Publications:
Research of Hydrodynamic Separation For Stormwater Pollution Control

Hydrodynamic Separation For Stormwater Pollution Control

A collaborative research initiative between the University of Nottingham Malaysia, Ningbo University of Technology, and EcoClean Technology has evaluated a pilot-scale Hybrid Stormwater Treatment System (HSTS) engineered to manage polluted urban runoff under intense tropical conditions.

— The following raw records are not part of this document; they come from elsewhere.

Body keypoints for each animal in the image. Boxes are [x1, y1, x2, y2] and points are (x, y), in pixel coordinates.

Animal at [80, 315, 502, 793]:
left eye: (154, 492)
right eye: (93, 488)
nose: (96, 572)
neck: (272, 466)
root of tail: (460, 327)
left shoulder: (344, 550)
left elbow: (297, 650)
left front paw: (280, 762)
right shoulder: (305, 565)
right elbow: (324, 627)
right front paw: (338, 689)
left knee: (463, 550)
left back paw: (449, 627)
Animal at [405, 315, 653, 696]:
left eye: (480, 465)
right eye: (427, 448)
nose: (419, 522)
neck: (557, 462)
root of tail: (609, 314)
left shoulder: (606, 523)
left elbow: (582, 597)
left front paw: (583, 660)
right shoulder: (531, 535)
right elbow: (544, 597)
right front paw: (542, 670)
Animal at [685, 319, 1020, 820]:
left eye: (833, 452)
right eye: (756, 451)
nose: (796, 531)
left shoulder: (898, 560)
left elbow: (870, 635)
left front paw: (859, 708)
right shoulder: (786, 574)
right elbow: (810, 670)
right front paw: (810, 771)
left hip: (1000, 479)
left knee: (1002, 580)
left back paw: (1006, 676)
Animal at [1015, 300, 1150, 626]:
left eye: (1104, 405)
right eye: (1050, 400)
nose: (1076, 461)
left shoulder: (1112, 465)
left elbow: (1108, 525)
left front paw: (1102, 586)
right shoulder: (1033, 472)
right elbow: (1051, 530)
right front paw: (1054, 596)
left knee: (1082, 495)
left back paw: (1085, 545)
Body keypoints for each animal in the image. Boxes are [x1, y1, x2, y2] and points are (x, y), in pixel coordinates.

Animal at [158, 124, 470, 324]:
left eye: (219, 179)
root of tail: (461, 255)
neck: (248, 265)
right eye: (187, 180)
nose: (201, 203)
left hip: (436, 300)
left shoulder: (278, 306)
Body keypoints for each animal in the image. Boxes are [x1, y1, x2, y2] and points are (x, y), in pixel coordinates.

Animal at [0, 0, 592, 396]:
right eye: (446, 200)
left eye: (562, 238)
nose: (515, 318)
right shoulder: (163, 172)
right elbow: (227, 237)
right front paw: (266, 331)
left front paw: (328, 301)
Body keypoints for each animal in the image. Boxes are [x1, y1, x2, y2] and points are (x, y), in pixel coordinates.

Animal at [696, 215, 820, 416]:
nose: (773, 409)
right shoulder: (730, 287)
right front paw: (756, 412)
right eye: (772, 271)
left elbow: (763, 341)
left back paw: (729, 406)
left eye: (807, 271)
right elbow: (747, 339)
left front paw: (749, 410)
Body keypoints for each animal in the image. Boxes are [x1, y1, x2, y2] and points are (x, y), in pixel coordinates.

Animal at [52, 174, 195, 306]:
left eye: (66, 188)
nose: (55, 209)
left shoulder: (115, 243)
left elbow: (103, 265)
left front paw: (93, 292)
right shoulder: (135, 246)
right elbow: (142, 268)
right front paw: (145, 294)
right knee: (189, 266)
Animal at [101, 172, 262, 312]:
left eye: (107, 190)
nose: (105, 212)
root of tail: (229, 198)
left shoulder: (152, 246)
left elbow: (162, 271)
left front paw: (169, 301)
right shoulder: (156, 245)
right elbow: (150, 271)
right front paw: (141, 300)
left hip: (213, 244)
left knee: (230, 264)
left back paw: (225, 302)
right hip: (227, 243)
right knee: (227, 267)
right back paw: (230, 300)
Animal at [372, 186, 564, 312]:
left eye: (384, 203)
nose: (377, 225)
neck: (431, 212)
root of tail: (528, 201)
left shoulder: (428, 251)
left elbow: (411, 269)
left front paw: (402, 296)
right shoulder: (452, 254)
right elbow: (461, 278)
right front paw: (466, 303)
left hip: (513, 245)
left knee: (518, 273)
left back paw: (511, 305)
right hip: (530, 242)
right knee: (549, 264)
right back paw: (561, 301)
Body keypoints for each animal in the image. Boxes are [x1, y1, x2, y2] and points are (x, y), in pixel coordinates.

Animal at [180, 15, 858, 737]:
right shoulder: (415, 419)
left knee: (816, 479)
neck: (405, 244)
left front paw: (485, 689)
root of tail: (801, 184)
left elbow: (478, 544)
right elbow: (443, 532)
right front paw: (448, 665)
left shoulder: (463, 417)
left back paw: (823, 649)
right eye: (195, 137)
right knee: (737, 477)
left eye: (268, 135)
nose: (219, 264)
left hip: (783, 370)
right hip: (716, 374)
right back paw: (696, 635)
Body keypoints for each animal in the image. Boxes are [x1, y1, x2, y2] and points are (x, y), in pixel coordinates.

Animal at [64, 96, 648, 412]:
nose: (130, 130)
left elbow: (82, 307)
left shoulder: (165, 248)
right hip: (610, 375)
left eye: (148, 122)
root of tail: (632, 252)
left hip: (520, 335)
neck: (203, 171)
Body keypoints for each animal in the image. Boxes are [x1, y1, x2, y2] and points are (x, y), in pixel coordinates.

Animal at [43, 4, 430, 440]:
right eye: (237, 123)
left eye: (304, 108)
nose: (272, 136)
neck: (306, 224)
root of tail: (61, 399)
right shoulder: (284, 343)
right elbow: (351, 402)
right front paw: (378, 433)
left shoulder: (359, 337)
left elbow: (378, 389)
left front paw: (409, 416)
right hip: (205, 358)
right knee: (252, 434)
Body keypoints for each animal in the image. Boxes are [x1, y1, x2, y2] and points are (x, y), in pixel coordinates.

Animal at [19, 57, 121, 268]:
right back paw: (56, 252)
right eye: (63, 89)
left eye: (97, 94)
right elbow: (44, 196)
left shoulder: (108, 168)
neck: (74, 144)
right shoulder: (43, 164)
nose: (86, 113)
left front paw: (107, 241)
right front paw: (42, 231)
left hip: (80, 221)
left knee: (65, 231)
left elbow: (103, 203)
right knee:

Using the main page Continuous Deflective Separation (CDS) configuration as a foundational grey-infrastructure component, the multi-stage system routes real stormwater from an existing drainage network through a flow equalisation tank, a non-blocking CDS unit for gross pollutant and solid removal, a nature-based floating wetland featuring Chrysopogon zizanioides (vetiver grass) for biological uptake, and a final polishing phase utilizing biochar and natural zeolite filtration. Performance metrics from the continuous-flow study demonstrate highly efficient, progressive contaminant reduction across the treatment train, successfully mitigating 90% of Total Suspended Solids (TSS), 80% of Biochemical Oxygen Demand (BOD), 78% of nitrate ($NO_3^-$), 57% of both Total Dissolved Solids (TDS) and Chemical Oxygen Demand (COD), and 50% of oil and grease to elevate the treated effluent toward WQI Class 2B standards. Supported by Raspberry Pi hardware and Python-driven cloud telemetry for real-time monitoring and automated operational alerts, this research confirms that pairing hydrodynamic separation technology with nature-based solutions and IoT frameworks provides a resilient, data-driven, and scalable pathway for circular urban stormwater management.